There’s a very powerful moment in the film when your patient actually dies. You were there for this and you took part in this. What was your feeling in that moment?

“Mixed. I felt with her. At least I tried to, as far as that is possible.

“But also for me it was important to know that things simply went well. That no mistakes were made. And whether the filmmaker did not interfere too much or disturb the situation.

“But there I was quite clear that it was working well for her, that it was not a problem for her. She was happy that the film was made. She wanted it to become known.”

But how did you feel watching her life slip away like that?

“I was not her best friend. I was paying attention to what was happening and if I saw the right development or something that disturbed me.

“That’s a different situation, if you’re there as the medical person responsible for it.”

Before hearing about and watching this film, I didn’t even know that there was such a thing as assisted suicide for people suffering from mental distress or anxiety. Do you think in the future it’s something that’s likely to spread beyond the Netherlands? Or that will catch on more widely?

“In general this argument of the slippery slope is a very strange argument.”

“I think it will, yes. In Canada and the US there is interest. In a number of European countries there is interest.

“Switzerland has been advanced in this and as far as I know they don’t even have psychiatric patients as a separate category.

“That is only in Holland. And there is something to say for it, because it is more difficult to gauge the situation.

“It is also more difficult to know whether there may be some sort of treatment that offers a way out.

“If you are sitting around with three psychiatrists, there will be two or three or four options for possible therapies. And that’s a problem then: Do they all have to be tried?

“But there what we said in these guidelines was that new medication, or medication that has been tried and according to some specialist not well enough – that those things had to be judged in the context of her whole illness history and in the history of her treatment.
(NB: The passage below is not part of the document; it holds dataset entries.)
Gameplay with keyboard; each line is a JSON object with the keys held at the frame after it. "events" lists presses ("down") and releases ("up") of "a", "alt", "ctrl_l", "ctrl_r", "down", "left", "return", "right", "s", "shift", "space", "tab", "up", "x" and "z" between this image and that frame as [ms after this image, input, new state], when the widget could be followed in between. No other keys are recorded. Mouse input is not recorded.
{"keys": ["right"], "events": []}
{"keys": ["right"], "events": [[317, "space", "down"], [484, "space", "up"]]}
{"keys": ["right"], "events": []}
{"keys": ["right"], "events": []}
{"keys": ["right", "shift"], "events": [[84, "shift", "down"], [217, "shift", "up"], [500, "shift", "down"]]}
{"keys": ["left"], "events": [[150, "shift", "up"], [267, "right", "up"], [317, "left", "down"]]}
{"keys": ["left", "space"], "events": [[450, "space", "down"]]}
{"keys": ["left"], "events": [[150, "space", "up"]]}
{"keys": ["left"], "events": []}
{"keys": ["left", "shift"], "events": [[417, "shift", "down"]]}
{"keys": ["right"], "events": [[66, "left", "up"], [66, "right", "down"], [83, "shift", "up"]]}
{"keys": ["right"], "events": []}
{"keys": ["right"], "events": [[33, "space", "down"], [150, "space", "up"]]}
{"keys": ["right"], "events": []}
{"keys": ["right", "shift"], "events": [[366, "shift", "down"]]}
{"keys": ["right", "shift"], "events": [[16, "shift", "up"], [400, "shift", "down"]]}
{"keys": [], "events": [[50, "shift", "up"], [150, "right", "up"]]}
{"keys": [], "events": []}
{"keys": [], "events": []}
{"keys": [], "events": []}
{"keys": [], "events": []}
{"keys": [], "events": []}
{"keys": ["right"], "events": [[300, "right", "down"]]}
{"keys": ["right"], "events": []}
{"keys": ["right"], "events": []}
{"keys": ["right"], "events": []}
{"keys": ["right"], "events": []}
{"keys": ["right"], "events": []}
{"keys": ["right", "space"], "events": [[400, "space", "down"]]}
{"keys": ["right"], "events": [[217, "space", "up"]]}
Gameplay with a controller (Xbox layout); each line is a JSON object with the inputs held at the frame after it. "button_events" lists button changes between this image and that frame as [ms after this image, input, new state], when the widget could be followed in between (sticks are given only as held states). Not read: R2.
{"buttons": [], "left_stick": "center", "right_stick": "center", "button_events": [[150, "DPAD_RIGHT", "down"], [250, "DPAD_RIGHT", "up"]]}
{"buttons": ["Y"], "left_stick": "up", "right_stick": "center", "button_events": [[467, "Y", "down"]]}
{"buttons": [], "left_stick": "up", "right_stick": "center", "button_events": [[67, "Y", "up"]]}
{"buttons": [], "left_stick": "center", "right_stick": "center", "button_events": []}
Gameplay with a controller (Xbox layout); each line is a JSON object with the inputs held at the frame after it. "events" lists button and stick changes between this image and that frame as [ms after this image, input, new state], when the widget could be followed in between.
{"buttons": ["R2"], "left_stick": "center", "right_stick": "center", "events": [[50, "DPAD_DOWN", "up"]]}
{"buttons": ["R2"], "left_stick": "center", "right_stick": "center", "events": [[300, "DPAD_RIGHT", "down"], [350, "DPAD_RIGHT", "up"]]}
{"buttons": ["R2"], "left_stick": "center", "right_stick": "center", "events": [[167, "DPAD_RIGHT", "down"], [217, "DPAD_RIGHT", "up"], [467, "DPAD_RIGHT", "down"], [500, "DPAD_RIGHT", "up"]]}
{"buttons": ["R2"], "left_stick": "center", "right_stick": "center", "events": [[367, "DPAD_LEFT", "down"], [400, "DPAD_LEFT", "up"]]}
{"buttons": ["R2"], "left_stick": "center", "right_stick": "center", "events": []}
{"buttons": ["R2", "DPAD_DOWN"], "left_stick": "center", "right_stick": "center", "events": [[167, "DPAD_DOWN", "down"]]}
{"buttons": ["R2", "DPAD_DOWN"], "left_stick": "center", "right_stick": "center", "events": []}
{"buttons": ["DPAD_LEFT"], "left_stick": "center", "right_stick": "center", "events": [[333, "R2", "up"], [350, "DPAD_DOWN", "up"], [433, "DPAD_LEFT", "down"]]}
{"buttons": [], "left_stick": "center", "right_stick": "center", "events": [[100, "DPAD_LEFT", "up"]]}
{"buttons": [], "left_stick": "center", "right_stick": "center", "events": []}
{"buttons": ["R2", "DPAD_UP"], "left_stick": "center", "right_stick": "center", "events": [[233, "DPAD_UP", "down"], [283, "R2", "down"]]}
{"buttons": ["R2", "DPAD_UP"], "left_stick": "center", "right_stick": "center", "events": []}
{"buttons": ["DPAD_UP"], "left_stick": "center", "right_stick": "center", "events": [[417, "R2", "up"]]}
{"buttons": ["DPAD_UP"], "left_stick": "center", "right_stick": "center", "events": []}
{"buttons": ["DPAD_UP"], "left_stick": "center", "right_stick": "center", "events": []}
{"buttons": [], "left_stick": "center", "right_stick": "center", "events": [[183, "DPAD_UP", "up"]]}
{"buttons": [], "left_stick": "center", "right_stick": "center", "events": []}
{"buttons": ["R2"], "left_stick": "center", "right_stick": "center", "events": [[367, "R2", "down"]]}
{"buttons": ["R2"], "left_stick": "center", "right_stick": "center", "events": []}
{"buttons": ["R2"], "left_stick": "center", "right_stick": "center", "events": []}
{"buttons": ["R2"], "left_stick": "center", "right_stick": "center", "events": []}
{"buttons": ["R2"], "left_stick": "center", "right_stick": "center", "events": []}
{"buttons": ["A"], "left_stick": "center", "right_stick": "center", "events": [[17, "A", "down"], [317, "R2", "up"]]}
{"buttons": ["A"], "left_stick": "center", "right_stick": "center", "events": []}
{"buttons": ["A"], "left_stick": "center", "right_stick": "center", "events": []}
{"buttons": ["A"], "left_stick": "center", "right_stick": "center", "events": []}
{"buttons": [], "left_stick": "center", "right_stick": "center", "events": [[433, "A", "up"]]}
“There it could only be asked when it still was reasonable any more to ask the patient to just try this one sort of medication.

“I think it was a good thing that we had that. Because in psychiatry this whole procedure takes time and there would be a new anti-depressant on the market – so you will never be able to do this.

“And the patient at some point has the right to say, Now I have done enough, tried enough, on the advice of my doctor or my specialist and I think it has been enough.

“That is accepted in the rule that was drawn up by the profession itself. And it was taken over by the general medical association and also the government.

“So you could say that was a sort of success for us.”